[Collected data]
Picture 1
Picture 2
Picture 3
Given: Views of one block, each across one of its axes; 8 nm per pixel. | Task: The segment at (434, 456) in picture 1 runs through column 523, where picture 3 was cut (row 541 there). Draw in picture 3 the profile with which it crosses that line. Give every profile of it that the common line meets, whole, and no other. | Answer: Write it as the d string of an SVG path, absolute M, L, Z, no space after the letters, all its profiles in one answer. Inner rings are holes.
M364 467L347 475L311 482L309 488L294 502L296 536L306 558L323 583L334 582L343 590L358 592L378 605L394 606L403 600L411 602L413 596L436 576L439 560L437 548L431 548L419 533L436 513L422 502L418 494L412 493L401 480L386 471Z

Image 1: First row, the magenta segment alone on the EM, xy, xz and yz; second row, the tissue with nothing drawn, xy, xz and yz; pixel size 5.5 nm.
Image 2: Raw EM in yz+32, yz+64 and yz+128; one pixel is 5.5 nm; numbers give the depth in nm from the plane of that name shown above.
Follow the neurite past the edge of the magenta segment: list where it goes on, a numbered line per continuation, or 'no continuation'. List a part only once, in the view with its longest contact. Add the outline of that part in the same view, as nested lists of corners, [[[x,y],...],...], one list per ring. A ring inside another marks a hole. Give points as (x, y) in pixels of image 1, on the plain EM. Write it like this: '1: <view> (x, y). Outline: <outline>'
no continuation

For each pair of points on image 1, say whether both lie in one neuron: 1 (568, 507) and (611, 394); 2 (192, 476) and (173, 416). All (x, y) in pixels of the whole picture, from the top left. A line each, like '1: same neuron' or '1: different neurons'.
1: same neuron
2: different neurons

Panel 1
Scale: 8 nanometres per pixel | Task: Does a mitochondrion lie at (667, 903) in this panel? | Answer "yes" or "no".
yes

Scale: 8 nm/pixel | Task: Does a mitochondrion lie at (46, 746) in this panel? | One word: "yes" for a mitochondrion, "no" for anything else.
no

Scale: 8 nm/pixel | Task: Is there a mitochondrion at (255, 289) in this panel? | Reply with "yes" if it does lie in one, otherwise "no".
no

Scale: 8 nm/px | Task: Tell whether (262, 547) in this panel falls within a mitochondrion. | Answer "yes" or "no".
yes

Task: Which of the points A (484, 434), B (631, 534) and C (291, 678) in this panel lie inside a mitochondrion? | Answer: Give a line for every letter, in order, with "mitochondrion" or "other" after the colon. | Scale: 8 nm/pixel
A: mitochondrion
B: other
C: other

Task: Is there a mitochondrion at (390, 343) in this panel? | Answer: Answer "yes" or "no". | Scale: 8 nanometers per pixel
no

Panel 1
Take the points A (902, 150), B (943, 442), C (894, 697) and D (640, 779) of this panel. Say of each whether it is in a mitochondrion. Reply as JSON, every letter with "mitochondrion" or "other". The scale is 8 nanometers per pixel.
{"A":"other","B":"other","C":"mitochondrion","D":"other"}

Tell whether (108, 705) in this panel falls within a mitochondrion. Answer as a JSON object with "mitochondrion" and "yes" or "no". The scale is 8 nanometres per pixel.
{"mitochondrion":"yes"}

Exercise aim — Reproduce exactly what appears from the line containing "Tell whether (108, 705)" down to the final line of the data.

Task response —
Tell whether (108, 705) in this panel falls within a mitochondrion. Answer as a JSON object with "mitochondrion" and "yes" or "no". The scale is 8 nanometres per pixel.
{"mitochondrion":"yes"}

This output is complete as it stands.